Il y a six jours, l'Afrique du Sud et l'Angola, qui freinaient au sein de l'Union africaine et qui continuaient à financer le camp Gbagbo, lui ont signifié très clairement que c'était fini, qu'ils ne lui apportaient plus leur appui. Ils lui ont demandé de partir. Cette décision a eu un effet très important sur le moral du camp Gbagbo. Ses membres étaient en état de choc.
Est-il totalement absurde d'imaginer que les pro-Ouattara ont pu recevoir une aide de l'extérieur pour leur reconquête du pays ?
C'est tout à fait imaginable et c'est assez logique. L'ensemble de la Cedeao et l'Union africaine demandaient le départ de Laurent Gbagbo par tous les moyens. Il était même prévu dans le mandat de l'UA qu'il pouvait être déposé par la force. Il n'est donc pas anormal que certains pays africains aient apporté leurs conseils ou leurs appuis aux forces républicaines.
La diplomatie française a eu une approche très différente des situations ivoirienne et libyenne. Comment expliquez-vous cela ?
La première raison, c'est qu'il est beaucoup plus facile d'intervenir en territoire libyen qu'en Côte d'Ivoire. En Libye, il n'y a pas cet enchevêtrement ethnique dans les grandes villes. Ce sont de grands axes, des territoires sans la moindre forêt pour cacher des équipements militaires. On peut frapper facilement en Libye. En Côte d'Ivoire, toute intervention propre, c'est-à-dire en ménageant la population civile, est impossible.
La deuxième raison, c'est qu'il y avait une quasi-unanimité pour dire que Kadhafi devait partir. Pas seulement pour l'ensemble de son oeuvre, mais aussi parce qu'il tirait à l'arme lourde sur sa population. Il s'est passé la même chose à Abidjan. Depuis une semaine, les gens de Laurent Gbagbo ont commencé à tirer à l'arme lourde sur le quartier d'Abobo. C'est à ce moment-là que tout a basculé.

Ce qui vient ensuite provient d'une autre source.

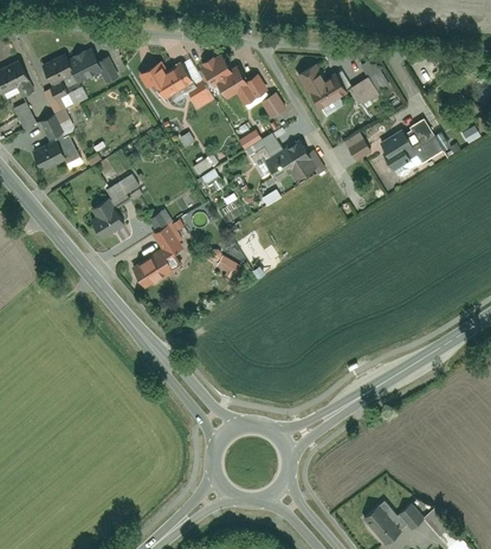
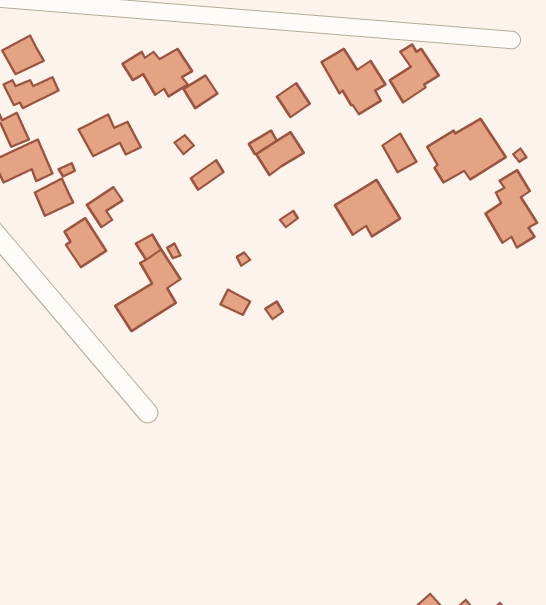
building: [69,51,118,84] -> [78,115,141,156]
building: [200,54,266,105] -> none
building: [264,137,316,182] -> [335,180,400,236]
building: none -> [485,170,537,248]
building: none -> [35,178,73,216]

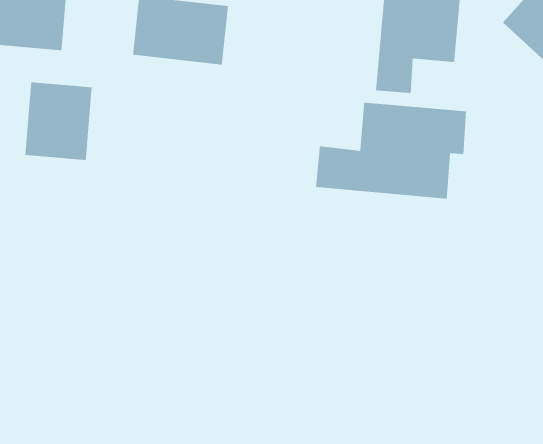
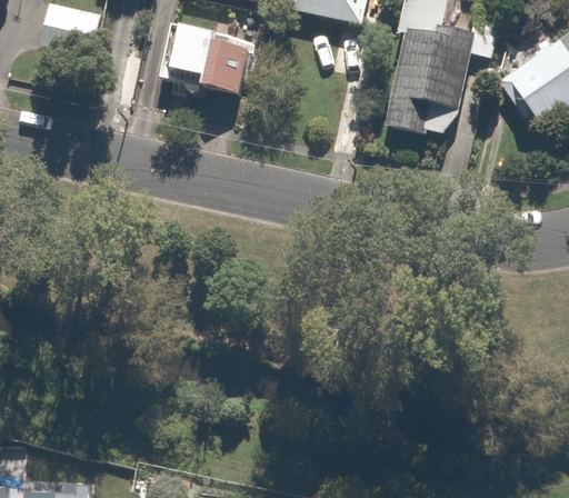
building: [25,81,92,161] -> none
building: [315,102,467,199] -> none

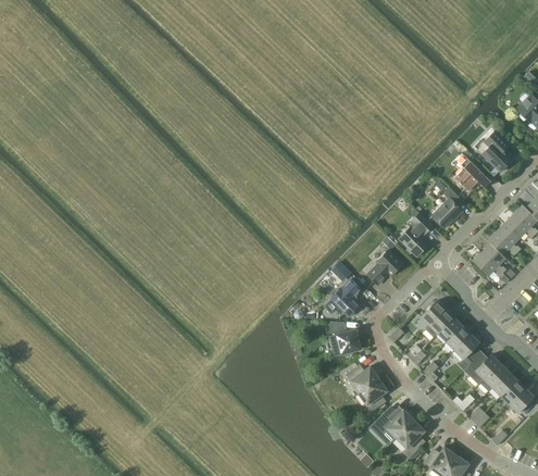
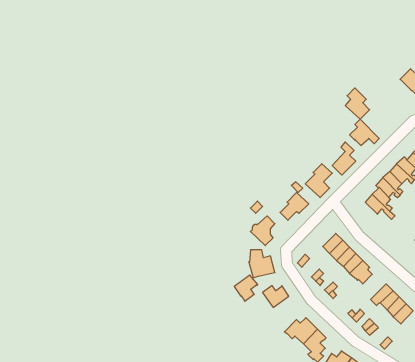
building: [483,131,513,171] -> [345,88,370,119]
building: [463,351,500,384] -> none
building: [359,378,388,411] -> [234,275,258,301]

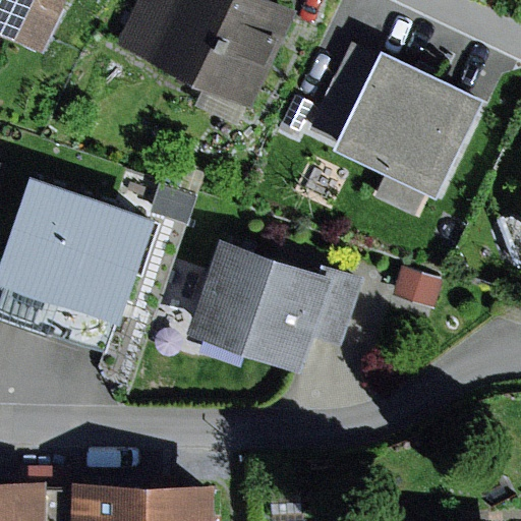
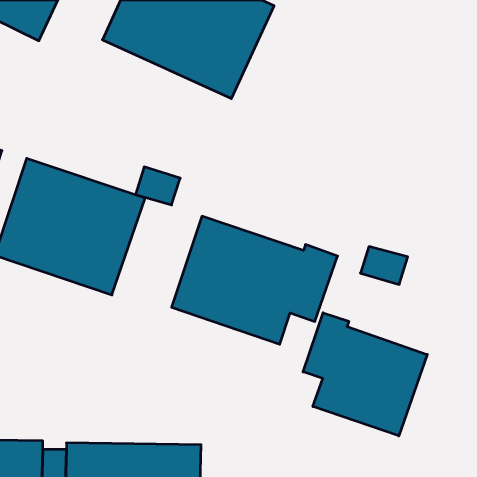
building: [304,47,485,198] -> none
building: none -> [303,313,427,436]

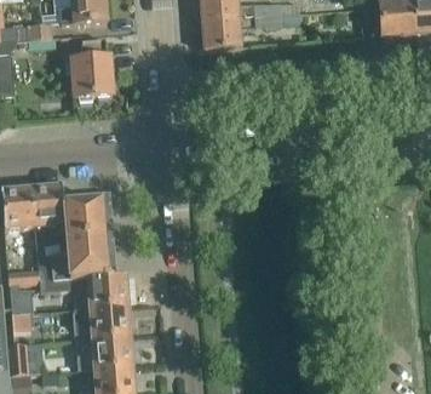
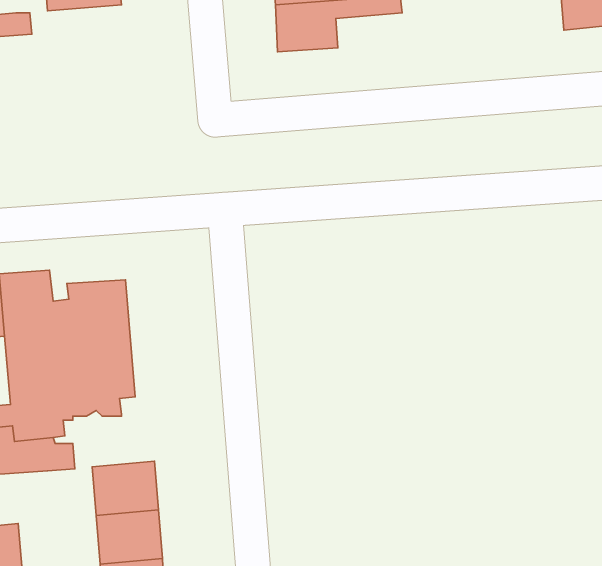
building: [68,39,111,97] -> none
building: [75,273,127,308] -> none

Comment voyez-vous l'après-Gbagbo ?
Les Ivoiriens ne sont pas aussi divisés qu'on le pense. Sinon Ouattara n'aurait jamais été élu. Je crois que les Ivoiriens vont essayer de gommer de leurs esprits tous les événements de ces dernières années. Il y aura une volonté de réconciliation. On a perdu vingt ans en Côte d'Ivoire. Mettons fin au cauchemar, mettons fin à la guerre civile. Je ne dis pas que, dès demain, tout le monde va s'embrasser. Il va peut-être y avoir des victimes encore. Mais le pays ne va pas s'embraser.